- [What the exercise asks]:
The output should be the records themselves, given again exactly.

- [Material provided]:
━━━━━━━━━━
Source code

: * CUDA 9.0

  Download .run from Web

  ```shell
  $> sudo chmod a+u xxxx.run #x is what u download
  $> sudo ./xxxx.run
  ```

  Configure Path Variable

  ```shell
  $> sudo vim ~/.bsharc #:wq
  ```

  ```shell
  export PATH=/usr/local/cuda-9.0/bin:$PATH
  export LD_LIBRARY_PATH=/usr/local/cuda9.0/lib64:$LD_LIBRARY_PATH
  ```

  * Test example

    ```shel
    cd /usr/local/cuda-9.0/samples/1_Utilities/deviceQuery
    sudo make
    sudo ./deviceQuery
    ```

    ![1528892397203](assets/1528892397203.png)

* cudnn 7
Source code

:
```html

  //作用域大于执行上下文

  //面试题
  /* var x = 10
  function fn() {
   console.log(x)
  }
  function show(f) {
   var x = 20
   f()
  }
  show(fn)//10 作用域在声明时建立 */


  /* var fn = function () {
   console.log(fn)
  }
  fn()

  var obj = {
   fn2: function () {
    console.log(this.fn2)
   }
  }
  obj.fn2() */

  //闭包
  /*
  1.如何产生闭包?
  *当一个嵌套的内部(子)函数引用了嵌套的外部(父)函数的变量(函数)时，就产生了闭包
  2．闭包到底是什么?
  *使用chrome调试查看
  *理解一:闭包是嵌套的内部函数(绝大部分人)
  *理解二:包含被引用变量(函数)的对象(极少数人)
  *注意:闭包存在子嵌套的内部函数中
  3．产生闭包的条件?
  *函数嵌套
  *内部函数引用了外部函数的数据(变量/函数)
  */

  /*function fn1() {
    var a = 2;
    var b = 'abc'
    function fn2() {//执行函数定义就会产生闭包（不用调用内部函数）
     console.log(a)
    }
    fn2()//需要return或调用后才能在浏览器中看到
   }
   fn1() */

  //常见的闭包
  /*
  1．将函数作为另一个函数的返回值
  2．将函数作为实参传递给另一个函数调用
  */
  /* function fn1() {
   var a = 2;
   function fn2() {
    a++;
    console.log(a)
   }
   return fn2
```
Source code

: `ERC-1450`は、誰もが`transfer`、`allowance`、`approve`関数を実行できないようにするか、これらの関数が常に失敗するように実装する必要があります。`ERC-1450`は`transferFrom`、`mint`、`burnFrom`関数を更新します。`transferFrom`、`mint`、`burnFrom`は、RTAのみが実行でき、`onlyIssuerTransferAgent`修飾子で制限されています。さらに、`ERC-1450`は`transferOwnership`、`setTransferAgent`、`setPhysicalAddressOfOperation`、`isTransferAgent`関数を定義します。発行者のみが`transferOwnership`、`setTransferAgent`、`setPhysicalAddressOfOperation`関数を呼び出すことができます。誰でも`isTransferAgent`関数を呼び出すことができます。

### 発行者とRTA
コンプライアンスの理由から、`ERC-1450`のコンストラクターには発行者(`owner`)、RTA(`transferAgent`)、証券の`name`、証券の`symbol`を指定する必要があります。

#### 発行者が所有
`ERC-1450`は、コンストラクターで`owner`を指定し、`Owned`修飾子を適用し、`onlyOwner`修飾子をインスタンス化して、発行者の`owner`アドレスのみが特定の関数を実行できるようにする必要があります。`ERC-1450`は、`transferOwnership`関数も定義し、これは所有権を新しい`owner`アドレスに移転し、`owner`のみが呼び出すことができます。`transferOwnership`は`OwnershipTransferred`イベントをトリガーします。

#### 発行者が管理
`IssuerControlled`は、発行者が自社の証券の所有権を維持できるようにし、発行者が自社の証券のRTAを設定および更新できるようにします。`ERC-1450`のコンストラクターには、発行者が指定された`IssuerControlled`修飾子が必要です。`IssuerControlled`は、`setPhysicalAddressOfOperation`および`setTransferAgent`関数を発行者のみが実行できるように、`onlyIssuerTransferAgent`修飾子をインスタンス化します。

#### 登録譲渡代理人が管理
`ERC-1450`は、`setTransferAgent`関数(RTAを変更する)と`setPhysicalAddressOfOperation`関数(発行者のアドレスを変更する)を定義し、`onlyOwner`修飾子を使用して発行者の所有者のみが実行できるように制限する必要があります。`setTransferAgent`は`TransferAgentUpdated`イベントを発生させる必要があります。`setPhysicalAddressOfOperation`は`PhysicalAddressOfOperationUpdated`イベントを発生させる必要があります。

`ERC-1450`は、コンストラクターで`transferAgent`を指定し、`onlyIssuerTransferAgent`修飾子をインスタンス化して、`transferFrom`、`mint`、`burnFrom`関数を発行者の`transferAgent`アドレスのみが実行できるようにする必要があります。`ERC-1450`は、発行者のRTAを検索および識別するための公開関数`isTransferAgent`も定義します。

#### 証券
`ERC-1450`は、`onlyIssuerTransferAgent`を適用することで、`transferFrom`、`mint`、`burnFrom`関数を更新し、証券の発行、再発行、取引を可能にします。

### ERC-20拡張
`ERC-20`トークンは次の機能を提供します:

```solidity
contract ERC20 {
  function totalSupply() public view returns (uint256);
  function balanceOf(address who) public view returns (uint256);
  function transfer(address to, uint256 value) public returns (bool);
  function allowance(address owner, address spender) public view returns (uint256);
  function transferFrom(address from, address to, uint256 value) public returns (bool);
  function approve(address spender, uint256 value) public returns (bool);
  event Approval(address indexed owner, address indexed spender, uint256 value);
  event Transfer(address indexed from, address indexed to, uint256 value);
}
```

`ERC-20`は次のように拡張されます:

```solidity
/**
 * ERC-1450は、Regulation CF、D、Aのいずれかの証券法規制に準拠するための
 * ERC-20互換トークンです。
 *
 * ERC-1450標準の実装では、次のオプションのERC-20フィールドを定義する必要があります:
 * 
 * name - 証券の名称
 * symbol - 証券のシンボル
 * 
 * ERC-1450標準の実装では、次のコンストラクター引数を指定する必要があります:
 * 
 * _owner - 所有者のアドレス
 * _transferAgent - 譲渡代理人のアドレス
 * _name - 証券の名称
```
━━━━━━━━━━
- [Answer to this task]:
Source code

: * CUDA 9.0

  Download .run from Web

  ```shell
  $> sudo chmod a+u xxxx.run #x is what u download
  $> sudo ./xxxx.run
  ```

  Configure Path Variable

  ```shell
  $> sudo vim ~/.bsharc #:wq
  ```

  ```shell
  export PATH=/usr/local/cuda-9.0/bin:$PATH
  export LD_LIBRARY_PATH=/usr/local/cuda9.0/lib64:$LD_LIBRARY_PATH
  ```

  * Test example

    ```shel
    cd /usr/local/cuda-9.0/samples/1_Utilities/deviceQuery
    sudo make
    sudo ./deviceQuery
    ```

    ![1528892397203](assets/1528892397203.png)

* cudnn 7
Source code

:
```html

  //作用域大于执行上下文

  //面试题
  /* var x = 10
  function fn() {
   console.log(x)
  }
  function show(f) {
   var x = 20
   f()
  }
  show(fn)//10 作用域在声明时建立 */


  /* var fn = function () {
   console.log(fn)
  }
  fn()

  var obj = {
   fn2: function () {
    console.log(this.fn2)
   }
  }
  obj.fn2() */

  //闭包
  /*
  1.如何产生闭包?
  *当一个嵌套的内部(子)函数引用了嵌套的外部(父)函数的变量(函数)时，就产生了闭包
  2．闭包到底是什么?
  *使用chrome调试查看
  *理解一:闭包是嵌套的内部函数(绝大部分人)
  *理解二:包含被引用变量(函数)的对象(极少数人)
  *注意:闭包存在子嵌套的内部函数中
  3．产生闭包的条件?
  *函数嵌套
  *内部函数引用了外部函数的数据(变量/函数)
  */

  /*function fn1() {
    var a = 2;
    var b = 'abc'
    function fn2() {//执行函数定义就会产生闭包（不用调用内部函数）
     console.log(a)
    }
    fn2()//需要return或调用后才能在浏览器中看到
   }
   fn1() */

  //常见的闭包
  /*
  1．将函数作为另一个函数的返回值
  2．将函数作为实参传递给另一个函数调用
  */
  /* function fn1() {
   var a = 2;
   function fn2() {
    a++;
    console.log(a)
   }
   return fn2
```
Source code

: `ERC-1450`は、誰もが`transfer`、`allowance`、`approve`関数を実行できないようにするか、これらの関数が常に失敗するように実装する必要があります。`ERC-1450`は`transferFrom`、`mint`、`burnFrom`関数を更新します。`transferFrom`、`mint`、`burnFrom`は、RTAのみが実行でき、`onlyIssuerTransferAgent`修飾子で制限されています。さらに、`ERC-1450`は`transferOwnership`、`setTransferAgent`、`setPhysicalAddressOfOperation`、`isTransferAgent`関数を定義します。発行者のみが`transferOwnership`、`setTransferAgent`、`setPhysicalAddressOfOperation`関数を呼び出すことができます。誰でも`isTransferAgent`関数を呼び出すことができます。

### 発行者とRTA
コンプライアンスの理由から、`ERC-1450`のコンストラクターには発行者(`owner`)、RTA(`transferAgent`)、証券の`name`、証券の`symbol`を指定する必要があります。

#### 発行者が所有
`ERC-1450`は、コンストラクターで`owner`を指定し、`Owned`修飾子を適用し、`onlyOwner`修飾子をインスタンス化して、発行者の`owner`アドレスのみが特定の関数を実行できるようにする必要があります。`ERC-1450`は、`transferOwnership`関数も定義し、これは所有権を新しい`owner`アドレスに移転し、`owner`のみが呼び出すことができます。`transferOwnership`は`OwnershipTransferred`イベントをトリガーします。

#### 発行者が管理
`IssuerControlled`は、発行者が自社の証券の所有権を維持できるようにし、発行者が自社の証券のRTAを設定および更新できるようにします。`ERC-1450`のコンストラクターには、発行者が指定された`IssuerControlled`修飾子が必要です。`IssuerControlled`は、`setPhysicalAddressOfOperation`および`setTransferAgent`関数を発行者のみが実行できるように、`onlyIssuerTransferAgent`修飾子をインスタンス化します。

#### 登録譲渡代理人が管理
`ERC-1450`は、`setTransferAgent`関数(RTAを変更する)と`setPhysicalAddressOfOperation`関数(発行者のアドレスを変更する)を定義し、`onlyOwner`修飾子を使用して発行者の所有者のみが実行できるように制限する必要があります。`setTransferAgent`は`TransferAgentUpdated`イベントを発生させる必要があります。`setPhysicalAddressOfOperation`は`PhysicalAddressOfOperationUpdated`イベントを発生させる必要があります。

`ERC-1450`は、コンストラクターで`transferAgent`を指定し、`onlyIssuerTransferAgent`修飾子をインスタンス化して、`transferFrom`、`mint`、`burnFrom`関数を発行者の`transferAgent`アドレスのみが実行できるようにする必要があります。`ERC-1450`は、発行者のRTAを検索および識別するための公開関数`isTransferAgent`も定義します。

#### 証券
`ERC-1450`は、`onlyIssuerTransferAgent`を適用することで、`transferFrom`、`mint`、`burnFrom`関数を更新し、証券の発行、再発行、取引を可能にします。

### ERC-20拡張
`ERC-20`トークンは次の機能を提供します:

```solidity
contract ERC20 {
  function totalSupply() public view returns (uint256);
  function balanceOf(address who) public view returns (uint256);
  function transfer(address to, uint256 value) public returns (bool);
  function allowance(address owner, address spender) public view returns (uint256);
  function transferFrom(address from, address to, uint256 value) public returns (bool);
  function approve(address spender, uint256 value) public returns (bool);
  event Approval(address indexed owner, address indexed spender, uint256 value);
  event Transfer(address indexed from, address indexed to, uint256 value);
}
```

`ERC-20`は次のように拡張されます:

```solidity
/**
 * ERC-1450は、Regulation CF、D、Aのいずれかの証券法規制に準拠するための
 * ERC-20互換トークンです。
 *
 * ERC-1450標準の実装では、次のオプションのERC-20フィールドを定義する必要があります:
 * 
 * name - 証券の名称
 * symbol - 証券のシンボル
 * 
 * ERC-1450標準の実装では、次のコンストラクター引数を指定する必要があります:
 * 
 * _owner - 所有者のアドレス
 * _transferAgent - 譲渡代理人のアドレス
 * _name - 証券の名称
```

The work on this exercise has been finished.